Monday, July 1, 2019

Effective with date of service April 11, the North Carolina Medicaid and NC Health Choice programs cover romosozumab-aqqg injection, for subcutaneous use (Evenity) for use in the Physician Administered Drug Program when billed with HCPCS code J3590 - Unclassified biologics.

Strength/Package Size: Injection: 105 mg/1.17 mL solution in a single-use prefilled syringe. A full dose of Evenity requires two single-use prefilled syringes.

Indicated for the treatment of osteoporosis in postmenopausal women at high risk for fracture, defined as a history of osteoporotic fracture, or multiple risk factors for fracture; or patients who have failed or are intolerant to other available osteoporosis therapy.

Limitations of Use: Limit duration of use to 12 monthly doses. If osteoporosis therapy remains warranted, continued therapy with an anti-resorptive agent should be considered.

Recommended Dose:

  • The recommended dose of Evenity is 210 mg administered subcutaneously in the abdomen, thigh or upper arm. Administer once every month.
  • The treatment duration is 12 monthly doses.
  • Patients should be adequately supplemented with calcium and vitamin D during treatment.

See full prescribing information for further detail.
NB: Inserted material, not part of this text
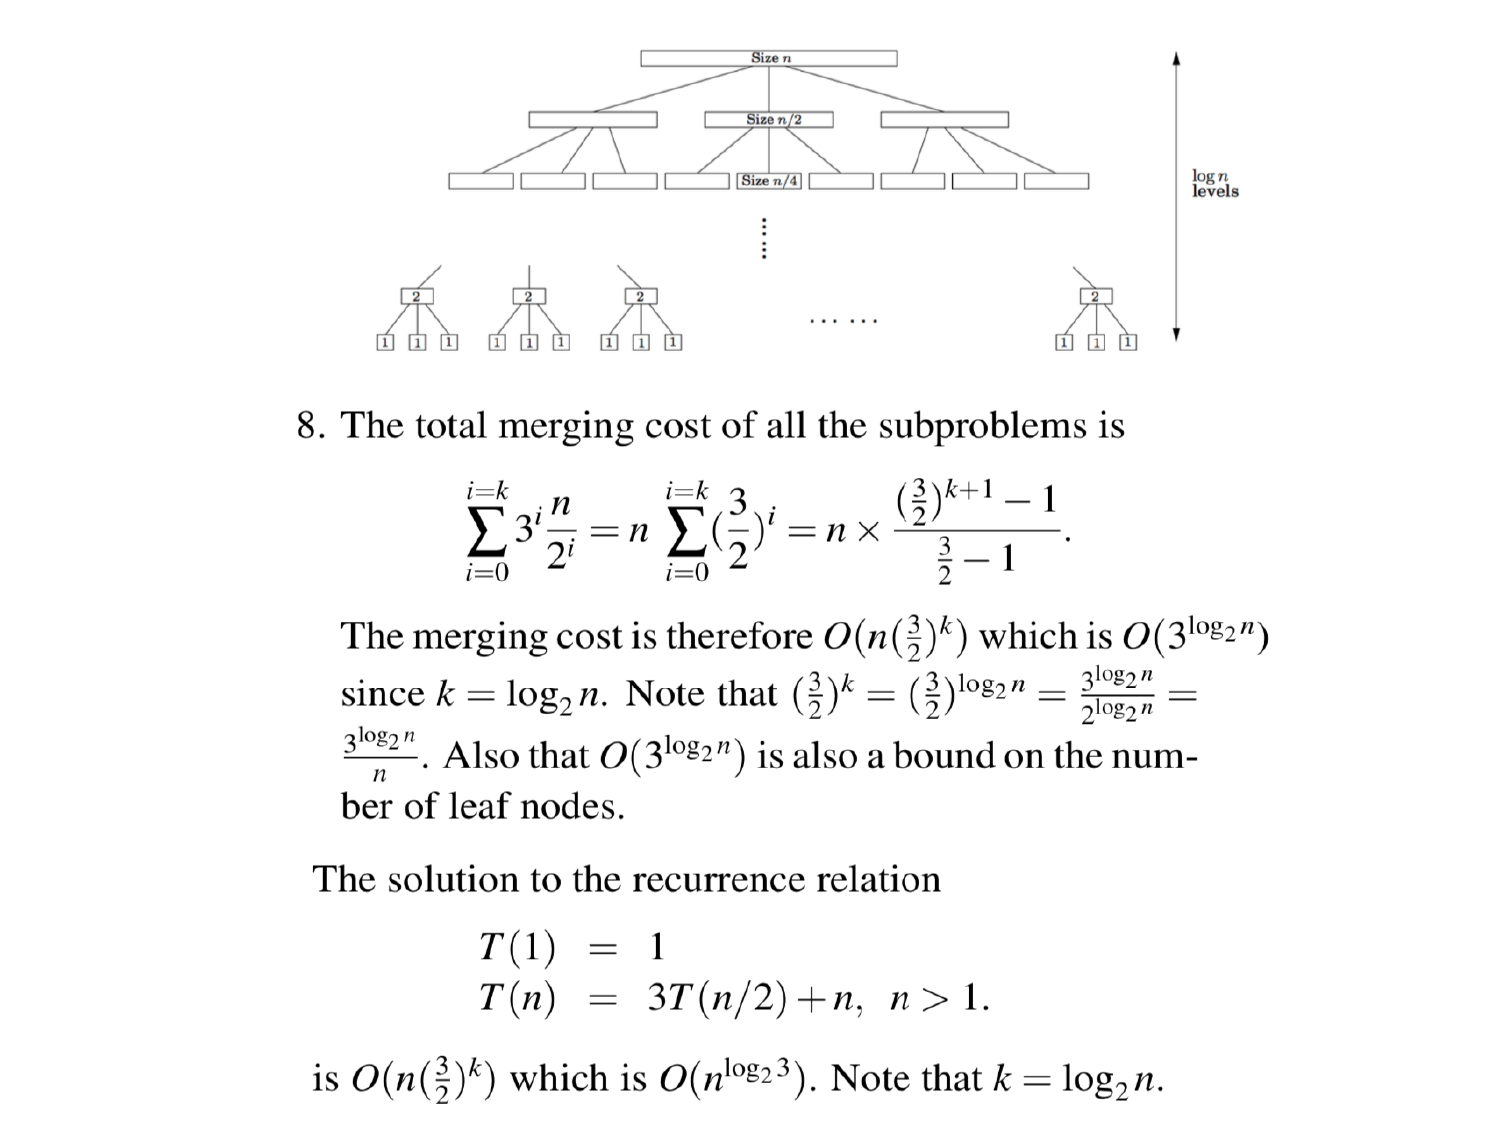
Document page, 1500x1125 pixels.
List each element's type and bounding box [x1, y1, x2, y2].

picture [191, 2, 1347, 1125]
For Medicaid and NC Health Choice Billing:

  • The ICD-10-CM diagnosis code(s) required for billing are:  M80.00XA to M81.8 – osteoporosis related diagnosis
  • Providers must bill with HCPCS code: J3590 - Unclassified biologics
  • One Medicaid and NC Health Choice unit of coverage is: 105 mg (1 prefilled syringe)
  • The maximum reimbursement rate per unit is: $985.50
  • Providers must bill 11-digit National Drug Codes (NDCs) and appropriate NDC units.  The NDCs are: 55513-0880-01, 55513-0880-02
  • The NDC units should be reported as "UN1".
  • For additional information, refer to the January 2012, Special Bulletin, National Drug Code Implementation Update.
  • For additional information regarding NDC claim requirements related to the PADP, refer to the PADP Clinical Coverage Policy 1B, Attachment A, H.7 on DHB's website.
  • Providers shall bill their usual and customary charge for non-340B drugs.
  • PADP reimburses for drugs billed for Medicaid and NC Health Choice beneficiaries by 340B participating providers who have registered with the Office of Pharmacy Affairs (OPA).  Providers billing for 340B drugs shall bill the cost that is reflective of their acquisition cost. Providers shall indicate that a drug was purchased under a 340B purchasing agreement by appending the "UD" modifier on the drug detail.

The fee schedule for the Physician Administered Drug Program is available on DHB's PADP web page.